Of course there were also plenty of rejoinders and hostile responses to this successful spreading of economic ideas. The two most prominent exponents of this reaction were Thomas Carlyle and John Ruskin. It was Carlyle who coined the phrase “the dismal science” to describe economics—on grounds that economic thinking led to support for the abolition of West Indian slavery, an institution he supported. He and Ruskin did not put forward a form of economics of their own. Rather, they attacked economic reasoning as such. In this they were more clear-sighted and intellectually honest than many contemporary authors.
How It Was Lost
So if we compare the situation for much of the twentieth century and today with what went before, we have to ask, “What happened?” There are many explanations of why economic reasoning fell out of favor, such as the rise of mass media. Three seem particularly pertinent, however. First, from about the 1890s onward economics became increasingly mathematical and, as such, abstruse and inaccessible for many people. At the same time it was affected by the general movement of intellectual life into the academy, with its associated specialization.
A second factor was the movement to make economics into a value-free social science. It lost its earlier connection to political and social philosophy and its moral element, which had been one of its main features. Arguments about efficiency are simply less moving than ones that combine this with a moral perspective (as Martineau’s work did, for example). Finally, functioning as both cause and effect was a general shift of public discourse to a position that denied constraints, one based on the passionate conviction that everyone could have his cake and eat it too—as a right. Since a central insight of economics is the necessity of tradeoffs, economic argument found itself at odds with this sentiment and found fewer receptive listeners.

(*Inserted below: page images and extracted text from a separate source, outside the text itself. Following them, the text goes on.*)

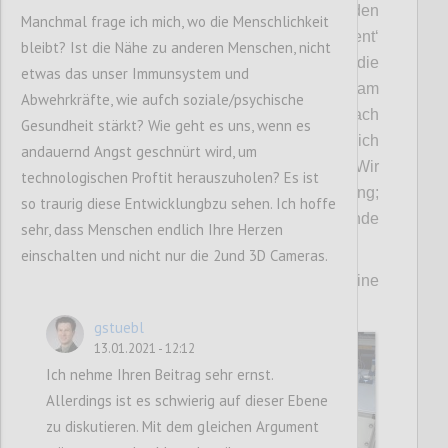
Lebensbereichen abdecken können. Für den
Manchmal frage ich mich, wo die Menschlichkeit
allgemein einsetzbaren ‚Distance Assistent‘
bleibt? Ist die Nähe zu anderen Menschen, nicht
sind wir derzeit am Brainstormen, wie die
etwas das unser Immunsystem und
Kommunikation ‚Halte mehr Abstand!‘ am
Abwehrkräfte, wie aufch soziale/psychische
besten umgesetzt werden könnte. Je nach
Gesundheit stärkt? Wie geht es uns, wenn es
Einsatzgebiet sind wohl vermutlich
andauernd Angst geschnürt wird, um
unterschiedliche Lösungswege sinnvoll: Wir
technologischen Proftit herauszuholen? Es ist
denken derzeit an Monitor-Visualisierung;
so traurig diese Entwicklungbzu sehen. Ich hoffe
Licht; akustische Signale; vibrierende
sehr, dass Menschen endlich Ihre Herzen
Wearables, ...
einschalten und nicht nur die 2und 3D Cameras.
Wir würden uns über Kommentare und eine
Diskussion hierzu sehr freuen!
gstuebl
13.01.2021 - 12:12
Ich nehme Ihren Beitrag sehr ernst.
Allerdings ist es schwierig auf dieser Ebene
zu diskutieren. Mit dem gleichen Argument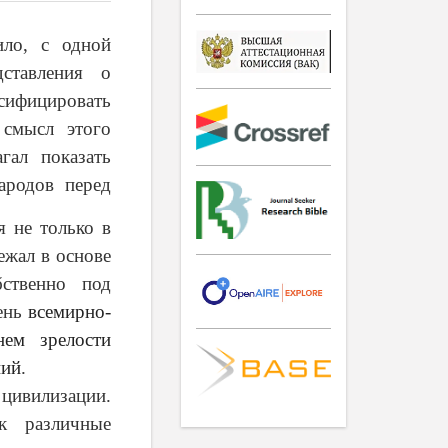
ило, с одной
ставления о
ифицировать
 смысл этого
агал показать
ародов перед
я не только в
ежал в основе
ственно под
пень
всемирно-
нем зрелости
ний
.
 цивилизации.
к различные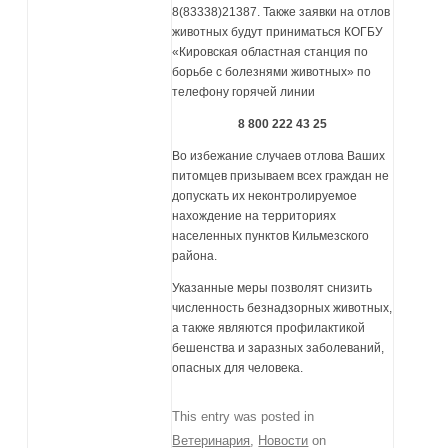
8(83338)21387. Также заявки на отлов
животных будут приниматься КОГБУ
«Кировская областная станция по
борьбе с болезнями животных» по
телефону горячей линии
8 800 222 43 25
Во избежание случаев отлова Ваших
питомцев призываем всех граждан не
допускать их неконтролируемое
нахождение на территориях
населенных пунктов Кильмезского
района.
Указанные меры позволят снизить
численность безнадзорных животных,
а также являются профилактикой
бешенства и заразных заболеваний,
опасных для человека.
This entry was posted in
Ветеринария
,
Новости
on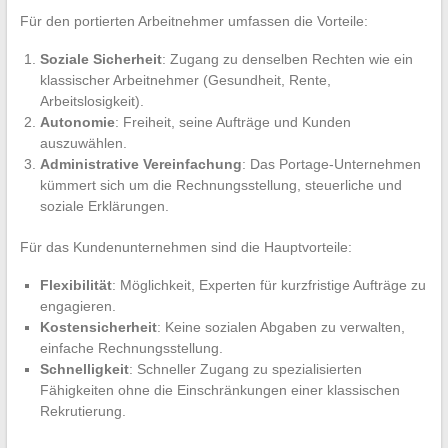
Für den portierten Arbeitnehmer umfassen die Vorteile:
Soziale Sicherheit
: Zugang zu denselben Rechten wie ein
klassischer Arbeitnehmer (Gesundheit, Rente,
Arbeitslosigkeit).
Autonomie
: Freiheit, seine Aufträge und Kunden
auszuwählen.
Administrative Vereinfachung
: Das Portage-Unternehmen
kümmert sich um die Rechnungsstellung, steuerliche und
soziale Erklärungen.
Für das Kundenunternehmen sind die Hauptvorteile:
Flexibilität
: Möglichkeit, Experten für kurzfristige Aufträge zu
engagieren.
Kostensicherheit
: Keine sozialen Abgaben zu verwalten,
einfache Rechnungsstellung.
Schnelligkeit
: Schneller Zugang zu spezialisierten
Fähigkeiten ohne die Einschränkungen einer klassischen
Rekrutierung.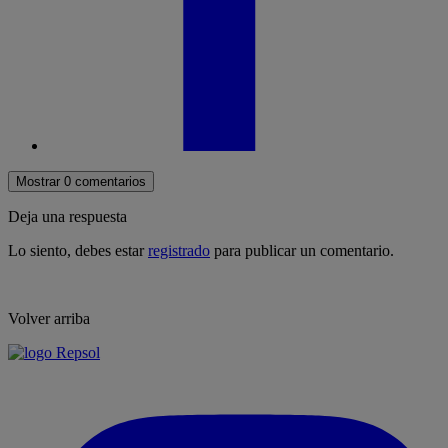
Mostrar 0 comentarios
Deja una respuesta
Lo siento, debes estar
registrado
para publicar un comentario.
Volver arriba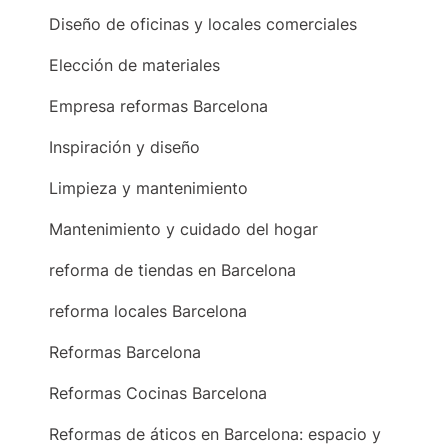
Diseño de oficinas y locales comerciales
Elección de materiales
Empresa reformas Barcelona
Inspiración y diseño
Limpieza y mantenimiento
Mantenimiento y cuidado del hogar
reforma de tiendas en Barcelona
reforma locales Barcelona
Reformas Barcelona
Reformas Cocinas Barcelona
Reformas de áticos en Barcelona: espacio y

Recently, though, there are the first faint signs that economics is once again becoming a part of wider culture. There is the success of a new generation of popularizers, including Russ Roberts, who has followed the example of Martineau in using the fictional mode. This can only be a good thing, and we must try to ensure that politics and public discourse, from all points on the ideological compass, once again become economically aware.